Он произнес это спокойно, но она почувствовала боль в его голосе. Прикусив губу, она спросила:

— Значит, ты думаешь, что мы не должны умереть, поскольку мы призваны к свершению чего-то?

— Думаю, что нет, хотя положение наше трудное. Наши палачи придут в ярость, узнав о том, что ты натворила. Они приложат все силы, чтобы сломить нас. В особенности, тебя, потому что они боятся тебя. Я тоже тебя боюсь, — тихо добавил он.

— Неужели? Скактавл говорил то же самое. Ты не можешь подползти поближе? Я стала такой одинокой, когда они увели его. Он такой прекрасный человек, Доминик. И они увели его! Это так жестоко, так бессмысленно, что самые лучшие люди должны умирать, а самые гнусные — жить.

— Так чаще всего и бывает. Побеждает самый жестокосердный. Но их никто не любит, так что их победа ничего не значит.

— Да, — ответила она, протягивая к нему руки. — Подползи же поближе! Я так безгранично одинока, я так нуждаюсь в человеческой близости!

Доминик с трудом поднялся, опираясь на стену, и медленно пошел к перегородке: красивый и статный, как бог, пленный бог — и повалился на нее.

Увидев его покрытую красными полосами, распухшую грудь, она чуть не задохнулась от жалости.

— Ах, Доминик! — вздыхала она. — Дорогой, дорогой…

Просунув руки через щели в перегородке, он коснулся ее руки. Виллему охнула.

— Твои запястья! Такие распухшие и кровоточащие! Давай, я перевяжу их… Ах, нет, ничего не получится, я использовала все куски материи для перевязки ран Скактавла. И если оторвать еще кусок, я буду иметь совсем уж неприличный вид. Но я все-таки сделаю это…

 

— Нет, — сухо произнес он. — Эти люди не имеют права видеть тебя в таком унижении. А мои раны и так заживут.

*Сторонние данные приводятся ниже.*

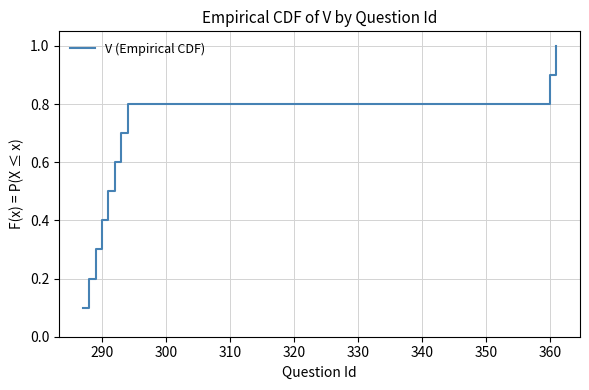

What is the difference between the maximum and minimum values?

0.9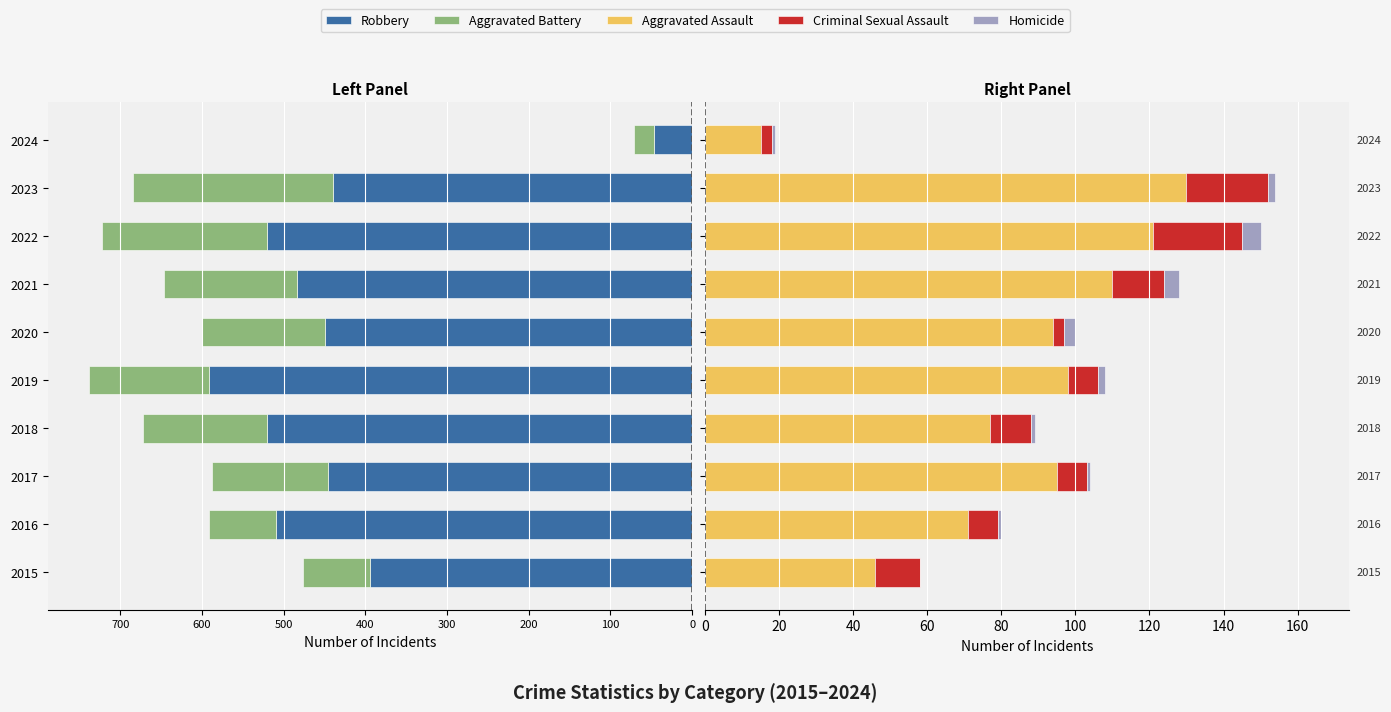

Count the number of data series in this chart.

5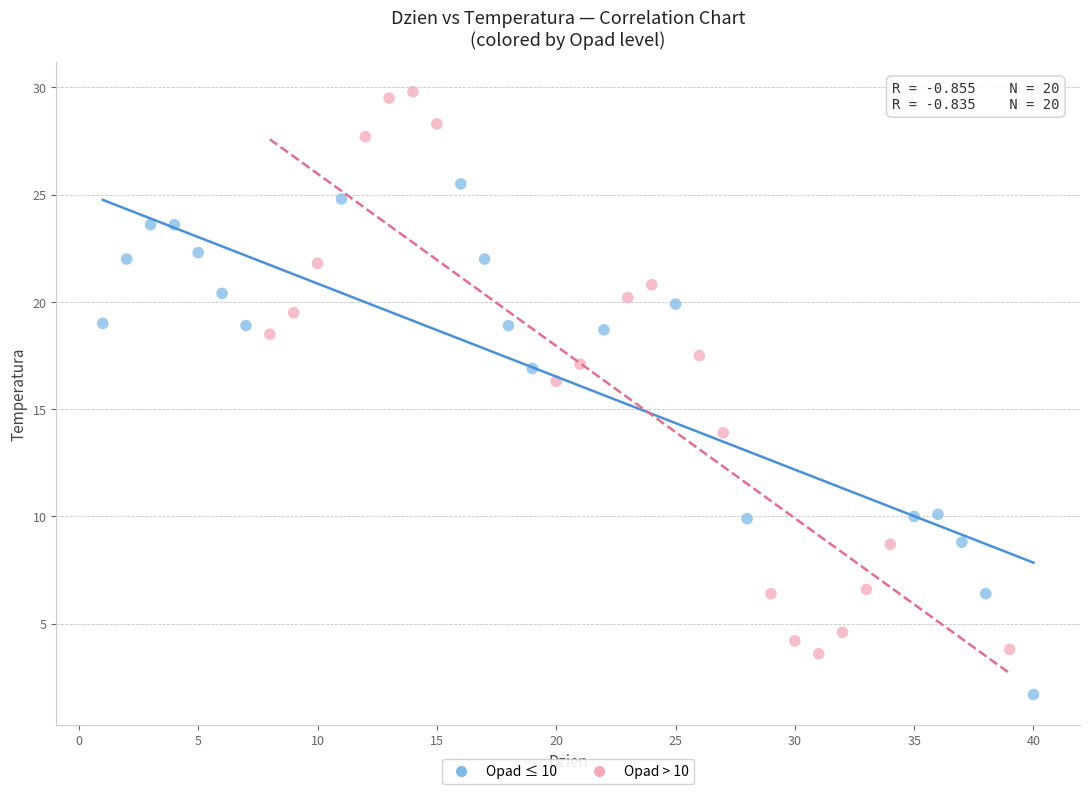

What are all the series names shown in the legend?

Opad ≤ 10, Opad > 10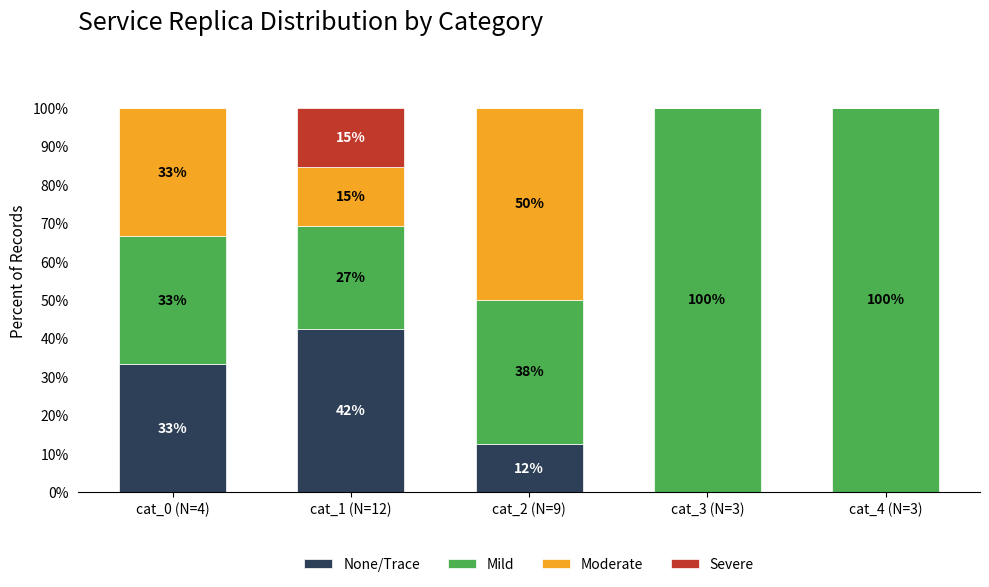

Where does the None/Trace series first go above 12?

cat_0 (N=4)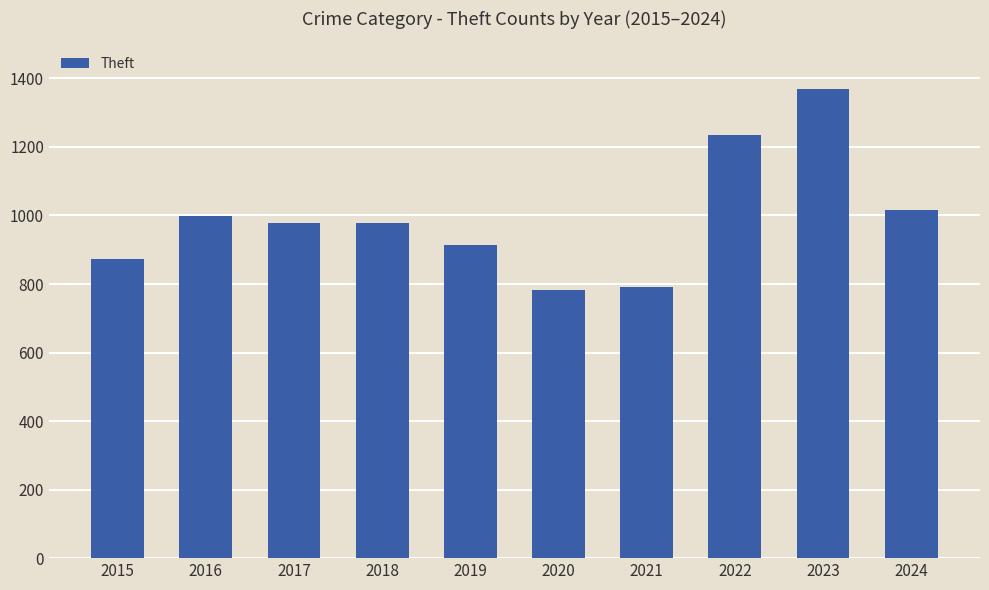

Which label corresponds to the largest value in the chart?

2023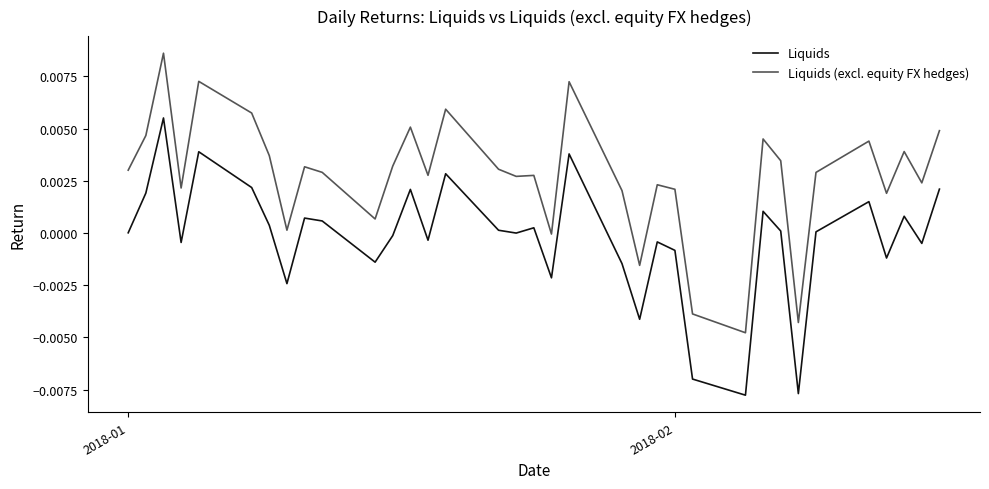

Which series has the largest total across all categories?

Liquids (excl. equity FX hedges)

— Я могла бы промыть их… Хотя нет, вода здесь грязная…

— Ты пьешь ее?

— Нет. Здесь дают суп, этой жидкости достаточно.

Вид у него был озадаченный, но, в принципе, он был согласен с ней.

Виллему не хотела отпускать его руки.

— Ты ослаб, — заботливо произнесла она, — сядь или ляг, мы все равно дотянемся друг до друга.

Он лег на спину, вытянувшись вдоль перегородки. Она сделала то же самое: ее левая и его правая рука касались друг друга через перегородку.

Виллему вздохнула — и в этом вздохе был отголосок счастья или, скорее, облегчения: кто-то был с ней рядом.

Он почти ничего не видел в темноте, но ужасно боялся взглянуть на нее, боялся увидеть, что ей это не доставляет особой радости.

Словно что-то вспомнив, она шлепнула себя рукой по лбу и сказала:

— Вид у меня ужасный, они обстригли мои волосы.

— Я видел. Какие скоты! Но ты не должна стесняться меня. Ты выглядишь совсем не так плохо, как думаешь. Ты похожа на мальчика, которого обстригли наголо овечьими ножницами — волосы от этого становятся гуще.

— Спасибо. Это утешение, хотя и слабое. В амбаре было по-зимнему холодно, он лежал полураздетый, глядя на балки под потолком.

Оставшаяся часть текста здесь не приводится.